A lot of additional blanks will be generated

Open mueller-jens opened this issue 5 years ago • 1 comments

I try to convert a html file to docx using the library. If i try it every blank in the tempate will be converted in a blank in the dockument. I used a template like

       String html="    <html><body><b>Type:</b> <span style='font-size: 10.0pt; font-family: \"Arial\", \"sans-serif\"'>TEXT</span>\n" + 
            "            <br/>\n" + 
            "            <span style='font-size: 10.0pt; font-family: \"Arial\", \"sans-serif\"'>\n" + 
            "               <b> another text: </b><span>10.0</span>\n" + 
            "            </span></body></html>";

        WordprocessingMLPackage wordMLPackage = WordprocessingMLPackage.createPackage();
        
        XHTMLImporterImpl XHTMLImporter = new XHTMLImporterImpl(wordMLPackage);
         
        wordMLPackage.getMainDocumentPart().getContent().addAll( 
            XHTMLImporter.convert( html, null) );
        String docx = XmlUtils.marshaltoString(wordMLPackage
                .getMainDocumentPart().getJaxbElement(), true, true);

        FileOutputStream outputStream = new FileOutputStream("C:/jmu/tmp/generated.docx");
        Save saver = new Save(wordMLPackage); 
        saver.save(outputStream);

And the result looks like:

Type: TEXT             
                              another text: 10.0

expected:

Type: TEXT
another text: 10.0

Apr 16 '20 07:04 mueller-jens

I had the same issue. Also when using an img-Tag.

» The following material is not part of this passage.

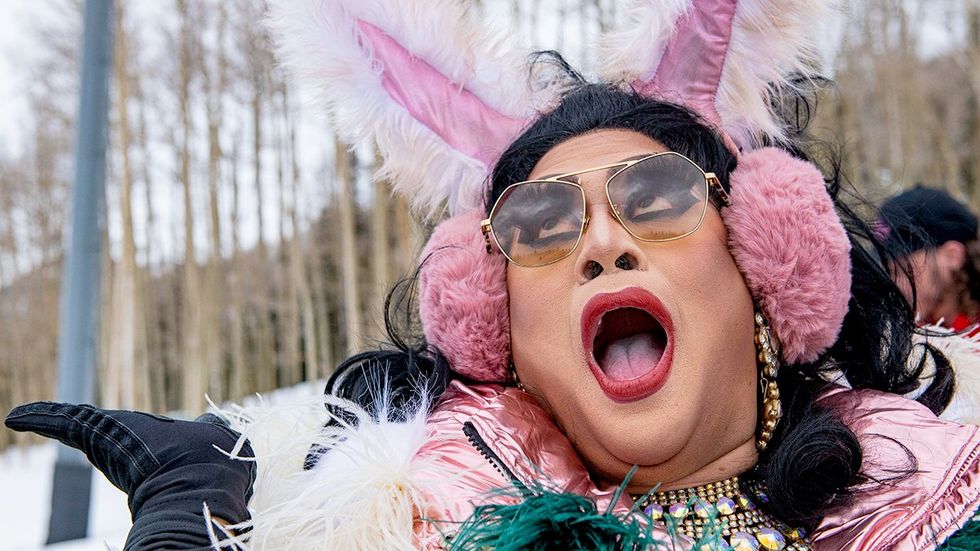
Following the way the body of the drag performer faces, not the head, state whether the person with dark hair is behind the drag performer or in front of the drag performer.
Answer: behind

Looking into the generated docx, I found that attribute space="preserve" seems to be the reason. This attribute is added in XHTMLImporterImpl.java.

I argue to remove this hardcoded "preserve" or make it configurable because whitespace in XML and HTML is ignored in most cases. If one really wants space in unusual places, one could use a non-breaking-space.

Anyway, my workaround is to remove the "preserve" arribute from the generated content:

    private static void removeSpacePreserveRecursive(Object obj)
    {
        if (obj instanceof Text)
        {
            var text = (Text) obj;
            if ("preserve".equals(text.getSpace()))
            {
                text.setSpace(null);
            }
        }
        else if (obj instanceof ContentAccessor)
        {
            ContentAccessor contentAccessor = (ContentAccessor) obj;
            for (Object child : contentAccessor.getContent())
            {
                removeSpacePreserveRecursive(child);
            }
        }
    }

You can call this method, for example, on wordMLPackage.getMainDocumentPart().getJaxbElement().getBody().

Jan 06 '21 08:01 achimmihca